## SELECTED TEXT:
◆ ◆ ◆ ◆ ◆ ◆ ◆
Thursday, February 15, 2018

Chloe Honum

Chloe Honum grew up in Auckland, Aotearoa/New Zealand. She is the author of The Tulip-Flame (2014), which was selected by Tracy K. Smith for the Cleveland State University Poetry Center First Book Prize, named a finalist for the PEN Center USA Literary Award, and won Foreword Reviews Poetry Book of the Year Award, the Eric Hoffer Award, and a Texas Institute of Letters Award. She is also the author of a chapbook, Then Winter (Bull City Press, 2017). Her poems have appeared in The Paris ReviewOrionThe Southern Review, and elsewhere, and her awards include a Ruth Lilly Fellowship and a Pushcart Prize. She is currently an Assistant Professor of Creative Writing at Baylor University.


SNOW WHITE

Queen, you were starlight
obsessing over an empty cradle,
then over the door to the cradle room,
then over the hallway to the door.

I too feel my life is moving backward.
I spend hours recalling
how I reeled, as if from dream
to dream, when you knocked,

how crows swooped and dived
like black fire behind you.
The prince tells me I moan
for you in my sleep—

good star, bad mother, lone tree
in a vast field on which the seasons hang
their sheets, wet and colored
with all the illnesses of beauty.


When was this poem composed? How did it start?

I think I wrote this poem in 2008, maybe early 2009. As with many of my poems from that time, it likely started as a line or an image that came to me as I walked to or from campus at the University of Arkansas in Fayetteville, where I was an MFA student. I had lots of time to think while walking up and down the steep hills in Fayetteville.

How many revisions did this poem undergo? How much time elapsed between the first and final drafts?

I’m not sure of the number of revisions, but it was written during a period in which I was working hard on a single poem at a time. My MFA was a four-year program, and by the second year I’d developed a steady rhythm of finishing one poem a month. I started other poems, too, and brought them as drafts to workshop, but I concentrated on and finished one at a time. It seemed like a slow pace compared to some writers, but I was happy with it. I’d work on my one poem every day, often first thing in the morning and last thing at night, often for hours at a time, and by the end of the month it would be finished.

Do you believe in inspiration? How much of this poem was “received” and how much was the result of sweat and tears?

I believe in both inspiration and sweat. I remember that much of this poem was written in intense concentration and toil. But the ending came almost fully formed, in a burst.

How did this poem arrive at its final form? Did you consciously employ any principles of technique?

Several of the poems in my first book, The Tulip-Flame, share this poem’s form. Four quatrains of fairly short and uniform lines. Four little boxes. There was a wildness in those poems that craved something orderly and sturdy to lean on. A bit like ballet, which is a theme in the book, the form allowed me to be meticulous and precise while remaining present with my most untamable subject matter.
◆ ◆ ◆ ◆ ◆ ◆ ◆
## WHAT THE EXERCISE ASKS:
In the passage from the interview about the poem "Snow White," from "When was this" to "hills in Fayetteville.", swap "walked" for "biked" and write that passage out again.

## DATA ENTRIES:
◆ ◆ ◆ ◆ ◆ ◆ ◆
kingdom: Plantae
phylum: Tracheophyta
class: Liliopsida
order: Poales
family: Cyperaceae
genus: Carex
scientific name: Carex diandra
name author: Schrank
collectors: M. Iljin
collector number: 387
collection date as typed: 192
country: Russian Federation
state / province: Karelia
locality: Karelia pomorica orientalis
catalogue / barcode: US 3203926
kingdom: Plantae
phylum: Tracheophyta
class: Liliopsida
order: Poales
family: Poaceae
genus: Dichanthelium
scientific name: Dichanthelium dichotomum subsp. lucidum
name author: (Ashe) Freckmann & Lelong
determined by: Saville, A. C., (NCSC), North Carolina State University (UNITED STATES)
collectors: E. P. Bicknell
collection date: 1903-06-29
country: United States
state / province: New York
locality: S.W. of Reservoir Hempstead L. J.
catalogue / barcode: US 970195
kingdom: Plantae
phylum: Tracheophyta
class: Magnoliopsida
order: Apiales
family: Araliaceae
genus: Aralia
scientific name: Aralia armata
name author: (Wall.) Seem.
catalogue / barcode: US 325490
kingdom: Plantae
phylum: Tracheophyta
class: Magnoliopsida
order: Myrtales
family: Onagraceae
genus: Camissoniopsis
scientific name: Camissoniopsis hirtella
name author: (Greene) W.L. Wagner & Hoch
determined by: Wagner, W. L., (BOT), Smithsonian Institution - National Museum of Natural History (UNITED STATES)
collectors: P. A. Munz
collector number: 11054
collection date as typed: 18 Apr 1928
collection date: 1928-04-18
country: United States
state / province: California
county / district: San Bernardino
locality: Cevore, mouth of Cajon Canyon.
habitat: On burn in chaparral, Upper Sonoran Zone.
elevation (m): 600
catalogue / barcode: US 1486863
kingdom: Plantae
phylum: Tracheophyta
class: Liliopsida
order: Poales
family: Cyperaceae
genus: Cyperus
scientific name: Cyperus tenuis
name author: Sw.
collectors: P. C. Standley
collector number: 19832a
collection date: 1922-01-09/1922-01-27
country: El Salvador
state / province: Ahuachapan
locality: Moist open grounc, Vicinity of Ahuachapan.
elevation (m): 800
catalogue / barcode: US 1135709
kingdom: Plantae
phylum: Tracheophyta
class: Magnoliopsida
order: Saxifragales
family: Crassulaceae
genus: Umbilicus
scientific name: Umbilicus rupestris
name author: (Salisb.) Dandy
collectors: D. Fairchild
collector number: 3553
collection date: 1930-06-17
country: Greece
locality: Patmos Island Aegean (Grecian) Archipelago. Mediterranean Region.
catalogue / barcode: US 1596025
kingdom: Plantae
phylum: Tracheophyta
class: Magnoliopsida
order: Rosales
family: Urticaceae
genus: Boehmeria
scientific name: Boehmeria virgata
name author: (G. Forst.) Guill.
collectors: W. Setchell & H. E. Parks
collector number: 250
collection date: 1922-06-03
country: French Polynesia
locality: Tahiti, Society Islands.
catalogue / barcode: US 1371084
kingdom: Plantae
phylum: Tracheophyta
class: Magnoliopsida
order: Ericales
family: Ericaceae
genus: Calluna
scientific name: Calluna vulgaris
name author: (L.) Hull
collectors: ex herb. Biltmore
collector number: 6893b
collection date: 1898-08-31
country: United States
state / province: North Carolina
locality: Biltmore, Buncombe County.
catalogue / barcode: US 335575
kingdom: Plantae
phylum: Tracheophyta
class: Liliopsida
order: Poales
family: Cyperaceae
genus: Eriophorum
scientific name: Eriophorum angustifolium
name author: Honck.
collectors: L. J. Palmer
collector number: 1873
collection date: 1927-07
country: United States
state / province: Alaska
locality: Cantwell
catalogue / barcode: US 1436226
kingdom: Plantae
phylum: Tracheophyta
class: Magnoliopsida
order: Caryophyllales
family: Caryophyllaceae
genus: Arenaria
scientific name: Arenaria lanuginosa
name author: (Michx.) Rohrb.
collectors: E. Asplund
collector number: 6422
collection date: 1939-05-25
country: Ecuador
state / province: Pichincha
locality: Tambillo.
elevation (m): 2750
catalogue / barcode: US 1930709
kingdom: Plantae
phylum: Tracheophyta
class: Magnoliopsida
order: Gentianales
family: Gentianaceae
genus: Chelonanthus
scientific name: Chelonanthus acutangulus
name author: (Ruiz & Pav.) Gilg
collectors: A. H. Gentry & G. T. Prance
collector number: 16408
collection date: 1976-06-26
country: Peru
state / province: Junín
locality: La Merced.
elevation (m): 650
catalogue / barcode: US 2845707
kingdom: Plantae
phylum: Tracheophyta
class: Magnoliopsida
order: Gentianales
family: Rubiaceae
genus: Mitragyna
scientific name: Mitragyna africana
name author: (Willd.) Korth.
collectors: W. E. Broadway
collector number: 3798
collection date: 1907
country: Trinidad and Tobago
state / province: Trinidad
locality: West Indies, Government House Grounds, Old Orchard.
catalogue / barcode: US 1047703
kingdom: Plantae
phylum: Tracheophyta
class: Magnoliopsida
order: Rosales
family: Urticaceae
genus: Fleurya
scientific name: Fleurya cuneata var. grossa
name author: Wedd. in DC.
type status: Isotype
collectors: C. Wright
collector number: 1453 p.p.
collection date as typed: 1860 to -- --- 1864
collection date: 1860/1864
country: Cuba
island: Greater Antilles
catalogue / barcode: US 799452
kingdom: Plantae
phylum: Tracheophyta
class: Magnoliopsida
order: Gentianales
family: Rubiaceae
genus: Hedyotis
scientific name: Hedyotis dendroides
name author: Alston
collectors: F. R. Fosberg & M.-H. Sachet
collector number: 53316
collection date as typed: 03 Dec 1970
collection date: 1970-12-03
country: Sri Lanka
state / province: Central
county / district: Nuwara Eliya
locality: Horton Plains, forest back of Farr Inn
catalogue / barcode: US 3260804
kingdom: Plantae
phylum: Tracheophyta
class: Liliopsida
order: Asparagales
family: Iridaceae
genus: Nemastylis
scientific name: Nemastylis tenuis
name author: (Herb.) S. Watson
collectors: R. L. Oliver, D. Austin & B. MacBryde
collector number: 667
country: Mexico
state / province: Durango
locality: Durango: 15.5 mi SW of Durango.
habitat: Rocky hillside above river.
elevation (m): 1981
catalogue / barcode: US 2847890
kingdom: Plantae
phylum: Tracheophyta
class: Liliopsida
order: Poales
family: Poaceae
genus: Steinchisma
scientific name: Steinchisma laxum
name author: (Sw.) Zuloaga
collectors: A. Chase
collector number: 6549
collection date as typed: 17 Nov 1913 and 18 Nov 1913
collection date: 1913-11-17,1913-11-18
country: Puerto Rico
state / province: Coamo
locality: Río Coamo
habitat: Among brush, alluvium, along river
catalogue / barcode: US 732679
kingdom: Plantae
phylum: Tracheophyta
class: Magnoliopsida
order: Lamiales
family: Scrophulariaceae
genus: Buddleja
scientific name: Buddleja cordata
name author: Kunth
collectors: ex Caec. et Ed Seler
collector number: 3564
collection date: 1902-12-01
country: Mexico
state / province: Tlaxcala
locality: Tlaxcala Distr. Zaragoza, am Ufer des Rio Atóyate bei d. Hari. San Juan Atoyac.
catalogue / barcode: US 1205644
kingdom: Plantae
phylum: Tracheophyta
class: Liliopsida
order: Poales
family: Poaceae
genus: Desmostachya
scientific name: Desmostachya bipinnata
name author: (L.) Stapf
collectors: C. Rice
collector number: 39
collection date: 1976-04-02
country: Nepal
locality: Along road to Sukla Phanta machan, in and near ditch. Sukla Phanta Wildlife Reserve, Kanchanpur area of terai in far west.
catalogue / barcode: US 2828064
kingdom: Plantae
◆ ◆ ◆ ◆ ◆ ◆ ◆
## RESULT:
When was this poem composed? How did it start?

I think I wrote this poem in 2008, maybe early 2009. As with many of my poems from that time, it likely started as a line or an image that came to me as I biked to or from campus at the University of Arkansas in Fayetteville, where I was an MFA student. I had lots of time to think while walking up and down the steep hills in Fayetteville.